╭─ SOURCE PASSAGE
Photo : Antony Dickson/AFP
BEIJING, Oct 25, 2008 (AFP) - Chinese cultural officials are voicing anger over the planned sale of two national treasures in a high-profile auction of art amassed by late fashion king Yves Saint Laurent, state media said Saturday.

The relics, animal sculptures that decorated the Old Summer Palace in Beijing for hundreds of years, are expected to sell for up to 12 million dollars each in the Paris auction, the China Daily newspaper reported.

The rabbit and mouse head sculptures were stolen when French and British forces destroyed the famous complex of palaces and gardens in 1860, and Chinese cultural officials' repeated requests for their return have been rejected.

"We have already taken action to try to bring the two pieces back," Niu Xianfeng, deputy director of China's Lost Cultural Relics Recovery Fund, told the China Daily.

He said the fund had contacted agents for the two relics in 2003 and 2004, but were told then they would have to pay 10 million dollars each for them.

"We think the offered prices were unreasonable and unacceptable," Niu said.

Chinese officials are determined not to participate in the sale, organised by Christie's and set for February, even though they desperately want the sculptures back.
╰─
• [WHAT THIS TASK INVOLVES]:
Echo the article on the Yves Saint Laurent auction word for word, from "Photo : Antony" up to and including "the China Daily.". The data that follows is separate material, unrelated to the article.
╭─ GIVEN INFORMATION
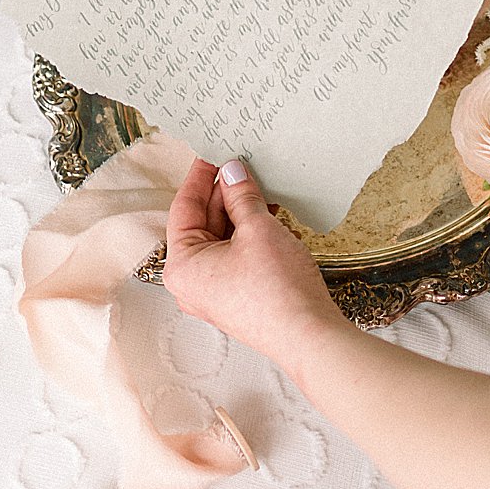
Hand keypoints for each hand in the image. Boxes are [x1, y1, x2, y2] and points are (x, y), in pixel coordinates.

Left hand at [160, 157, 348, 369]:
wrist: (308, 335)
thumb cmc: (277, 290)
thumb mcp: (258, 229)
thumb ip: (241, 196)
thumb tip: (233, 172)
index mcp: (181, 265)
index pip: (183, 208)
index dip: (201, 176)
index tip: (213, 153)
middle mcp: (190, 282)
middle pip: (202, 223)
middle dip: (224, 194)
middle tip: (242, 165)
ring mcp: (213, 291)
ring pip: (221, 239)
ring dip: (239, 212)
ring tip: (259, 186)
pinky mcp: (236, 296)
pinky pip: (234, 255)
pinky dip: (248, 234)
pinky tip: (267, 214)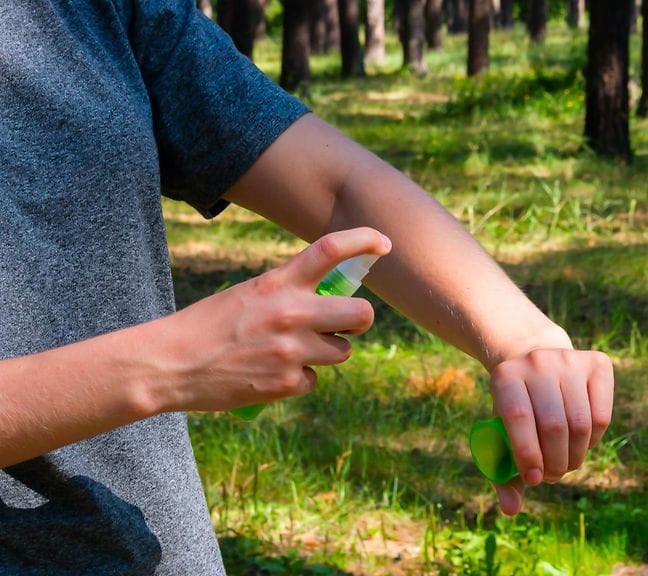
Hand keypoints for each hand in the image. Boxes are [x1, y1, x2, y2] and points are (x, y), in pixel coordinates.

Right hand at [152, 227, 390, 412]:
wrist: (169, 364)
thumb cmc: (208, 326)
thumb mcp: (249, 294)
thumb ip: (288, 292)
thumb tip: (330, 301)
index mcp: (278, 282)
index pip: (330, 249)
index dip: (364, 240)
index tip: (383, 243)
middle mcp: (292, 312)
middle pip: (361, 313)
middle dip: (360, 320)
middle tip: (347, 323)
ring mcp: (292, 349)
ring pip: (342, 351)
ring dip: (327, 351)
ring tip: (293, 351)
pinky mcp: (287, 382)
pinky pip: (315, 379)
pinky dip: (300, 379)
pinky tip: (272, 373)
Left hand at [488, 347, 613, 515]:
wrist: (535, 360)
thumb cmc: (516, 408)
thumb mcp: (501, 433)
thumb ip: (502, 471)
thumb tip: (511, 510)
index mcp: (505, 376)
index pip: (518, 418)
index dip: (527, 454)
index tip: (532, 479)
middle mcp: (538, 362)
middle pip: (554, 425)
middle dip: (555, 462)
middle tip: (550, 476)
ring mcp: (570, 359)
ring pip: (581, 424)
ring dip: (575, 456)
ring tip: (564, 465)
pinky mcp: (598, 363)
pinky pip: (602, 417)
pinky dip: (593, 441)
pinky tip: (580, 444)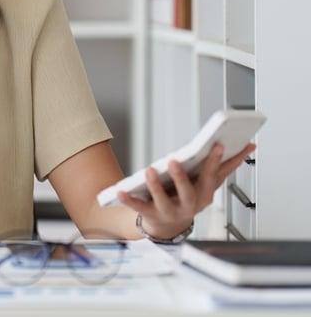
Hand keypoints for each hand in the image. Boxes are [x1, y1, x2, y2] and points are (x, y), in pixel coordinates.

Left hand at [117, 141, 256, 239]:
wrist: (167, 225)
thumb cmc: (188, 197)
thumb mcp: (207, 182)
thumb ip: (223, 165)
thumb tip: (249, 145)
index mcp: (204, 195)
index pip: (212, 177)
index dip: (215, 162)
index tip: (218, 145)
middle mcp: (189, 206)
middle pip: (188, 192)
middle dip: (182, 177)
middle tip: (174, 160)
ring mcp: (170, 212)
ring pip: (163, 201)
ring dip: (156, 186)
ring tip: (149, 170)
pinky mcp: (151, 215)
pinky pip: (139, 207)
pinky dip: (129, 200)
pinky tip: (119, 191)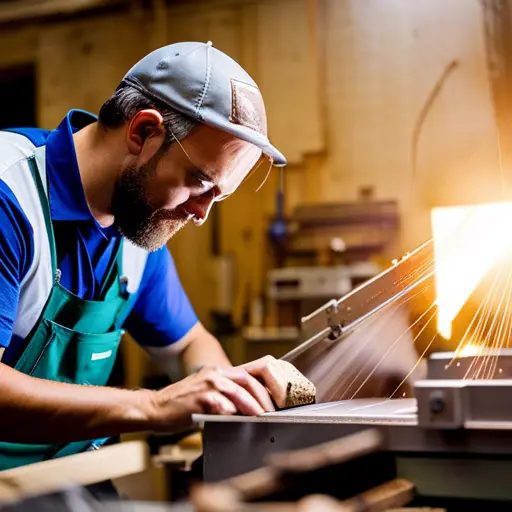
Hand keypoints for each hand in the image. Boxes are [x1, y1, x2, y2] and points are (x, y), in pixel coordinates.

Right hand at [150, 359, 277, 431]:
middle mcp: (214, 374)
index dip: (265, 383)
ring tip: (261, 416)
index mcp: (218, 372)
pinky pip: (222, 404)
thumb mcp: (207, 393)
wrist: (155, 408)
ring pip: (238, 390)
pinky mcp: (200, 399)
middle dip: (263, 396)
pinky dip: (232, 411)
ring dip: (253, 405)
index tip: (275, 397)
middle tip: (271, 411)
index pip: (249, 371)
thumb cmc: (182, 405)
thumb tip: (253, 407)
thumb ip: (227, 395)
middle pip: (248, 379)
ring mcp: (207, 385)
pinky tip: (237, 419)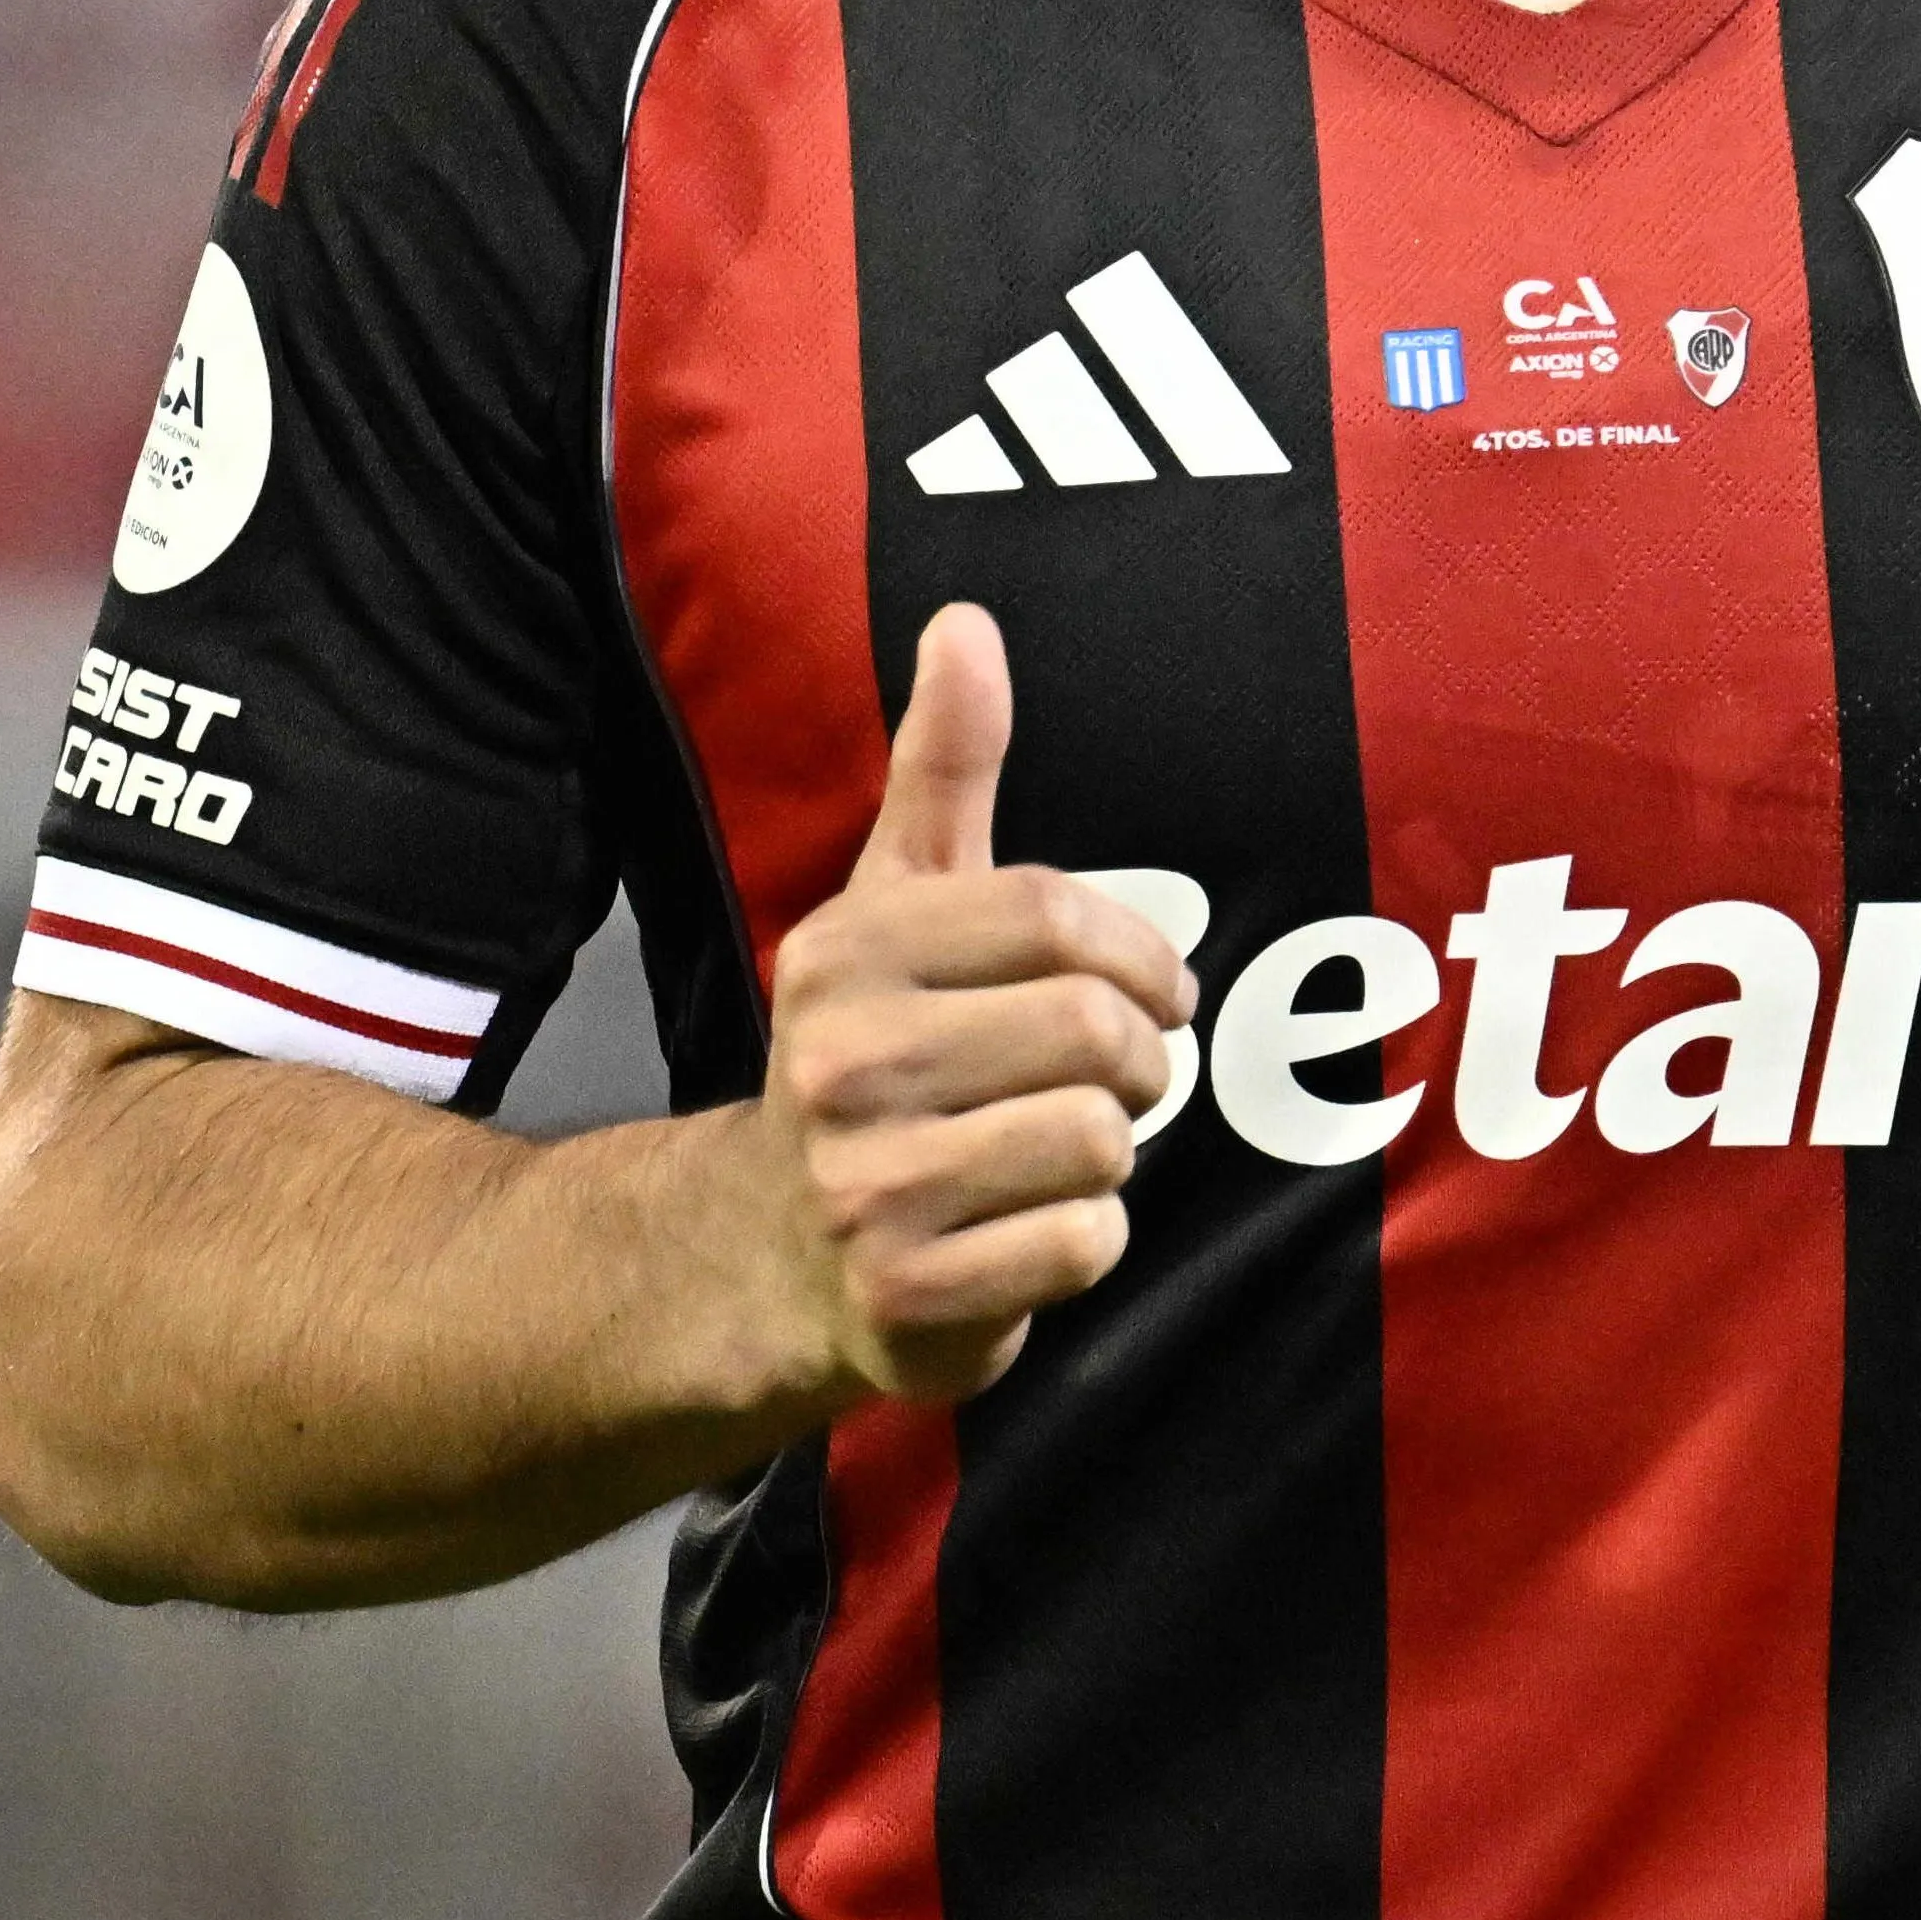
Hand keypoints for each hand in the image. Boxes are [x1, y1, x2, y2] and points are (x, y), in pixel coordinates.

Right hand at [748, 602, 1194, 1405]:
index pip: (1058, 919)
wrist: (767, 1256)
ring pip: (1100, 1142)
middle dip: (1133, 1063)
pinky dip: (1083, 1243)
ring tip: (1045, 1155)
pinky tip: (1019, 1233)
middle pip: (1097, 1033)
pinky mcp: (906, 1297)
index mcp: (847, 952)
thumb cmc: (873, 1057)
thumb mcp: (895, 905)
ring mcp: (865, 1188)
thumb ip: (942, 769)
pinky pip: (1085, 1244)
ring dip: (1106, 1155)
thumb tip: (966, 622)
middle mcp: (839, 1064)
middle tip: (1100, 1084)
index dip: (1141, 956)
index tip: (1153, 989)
╰─
╭─ GIVEN INFORMATION
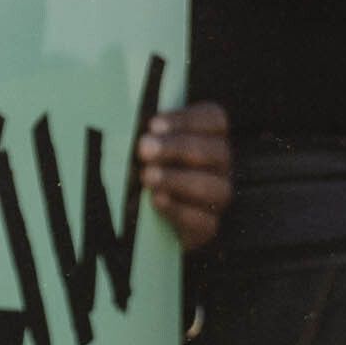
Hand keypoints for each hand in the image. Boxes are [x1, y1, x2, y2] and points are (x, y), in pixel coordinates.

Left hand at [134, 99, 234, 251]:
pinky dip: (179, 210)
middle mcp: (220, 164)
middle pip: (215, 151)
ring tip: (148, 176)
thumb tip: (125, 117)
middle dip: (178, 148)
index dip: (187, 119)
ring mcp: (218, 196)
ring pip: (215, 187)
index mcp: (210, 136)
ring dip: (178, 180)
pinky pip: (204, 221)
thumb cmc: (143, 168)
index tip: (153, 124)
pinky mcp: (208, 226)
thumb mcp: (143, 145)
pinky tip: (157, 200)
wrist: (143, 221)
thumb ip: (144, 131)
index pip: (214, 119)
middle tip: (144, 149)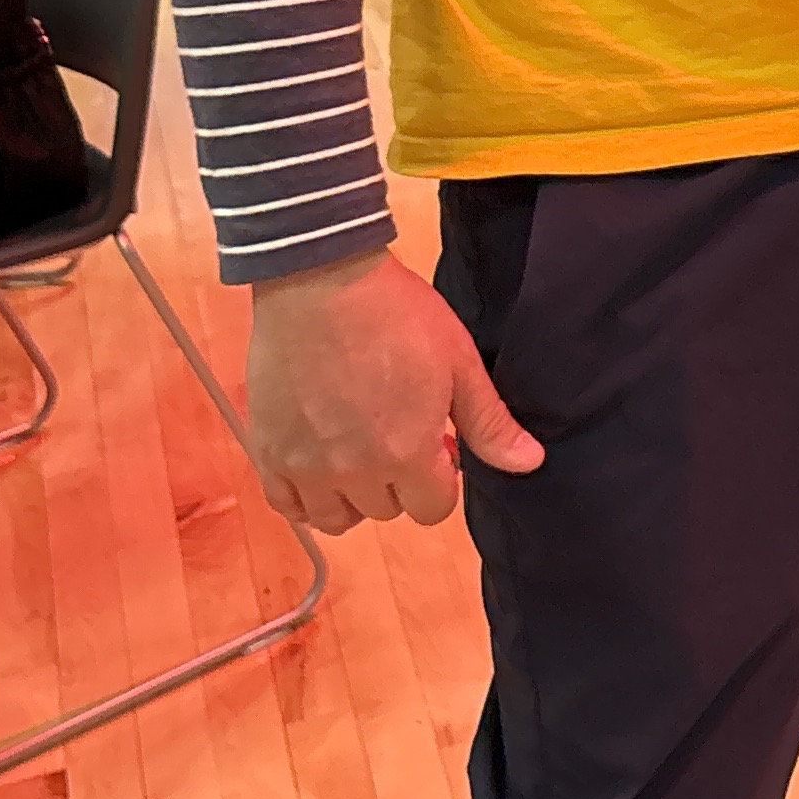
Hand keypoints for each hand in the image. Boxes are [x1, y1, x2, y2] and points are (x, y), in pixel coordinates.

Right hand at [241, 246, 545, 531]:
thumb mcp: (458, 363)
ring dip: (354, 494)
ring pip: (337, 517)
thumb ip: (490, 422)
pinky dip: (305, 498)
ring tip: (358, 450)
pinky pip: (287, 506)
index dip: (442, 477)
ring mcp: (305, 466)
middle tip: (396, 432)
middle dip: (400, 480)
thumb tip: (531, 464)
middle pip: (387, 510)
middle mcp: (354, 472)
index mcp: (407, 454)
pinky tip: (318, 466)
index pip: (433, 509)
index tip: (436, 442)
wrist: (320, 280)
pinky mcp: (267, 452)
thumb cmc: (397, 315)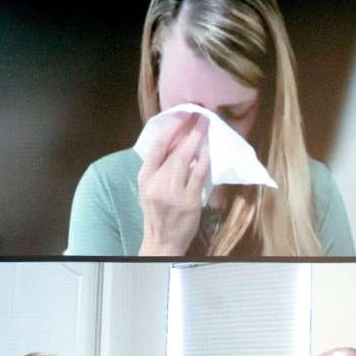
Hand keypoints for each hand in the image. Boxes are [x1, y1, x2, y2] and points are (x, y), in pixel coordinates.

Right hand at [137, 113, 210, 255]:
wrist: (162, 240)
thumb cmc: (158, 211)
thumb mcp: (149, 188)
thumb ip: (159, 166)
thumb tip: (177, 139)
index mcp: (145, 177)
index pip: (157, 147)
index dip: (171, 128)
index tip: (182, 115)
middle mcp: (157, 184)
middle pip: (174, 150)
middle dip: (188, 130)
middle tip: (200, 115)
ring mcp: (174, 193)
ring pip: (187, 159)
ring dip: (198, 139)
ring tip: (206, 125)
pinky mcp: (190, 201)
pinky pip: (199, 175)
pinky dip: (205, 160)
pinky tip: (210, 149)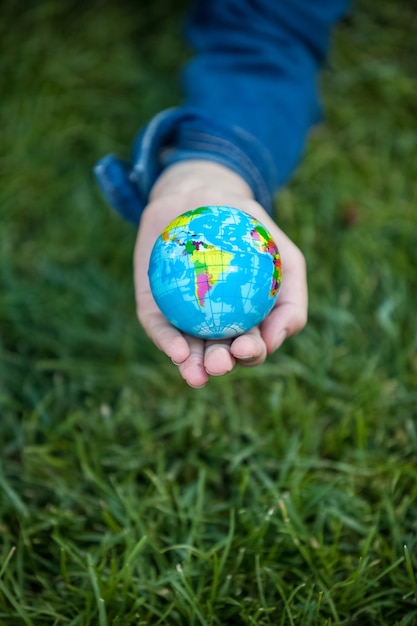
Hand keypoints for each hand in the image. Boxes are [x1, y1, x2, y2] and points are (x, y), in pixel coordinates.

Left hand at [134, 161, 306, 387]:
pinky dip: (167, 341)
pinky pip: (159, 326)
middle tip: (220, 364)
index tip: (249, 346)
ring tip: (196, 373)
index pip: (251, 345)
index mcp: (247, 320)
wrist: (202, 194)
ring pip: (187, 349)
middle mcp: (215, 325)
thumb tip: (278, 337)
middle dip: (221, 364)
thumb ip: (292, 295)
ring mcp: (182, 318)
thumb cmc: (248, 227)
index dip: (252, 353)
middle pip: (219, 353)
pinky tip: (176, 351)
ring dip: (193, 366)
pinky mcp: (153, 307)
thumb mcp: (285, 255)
╰─
• [EXERCISE RESULT]:
Photo : Antony Dickson/AFP
BEIJING, Oct 25, 2008 (AFP) - Chinese cultural officials are voicing anger over the planned sale of two national treasures in a high-profile auction of art amassed by late fashion king Yves Saint Laurent, state media said Saturday.

The relics, animal sculptures that decorated the Old Summer Palace in Beijing for hundreds of years, are expected to sell for up to 12 million dollars each in the Paris auction, the China Daily newspaper reported.

The rabbit and mouse head sculptures were stolen when French and British forces destroyed the famous complex of palaces and gardens in 1860, and Chinese cultural officials' repeated requests for their return have been rejected.

"We have already taken action to try to bring the two pieces back," Niu Xianfeng, deputy director of China's Lost Cultural Relics Recovery Fund, told the China Daily.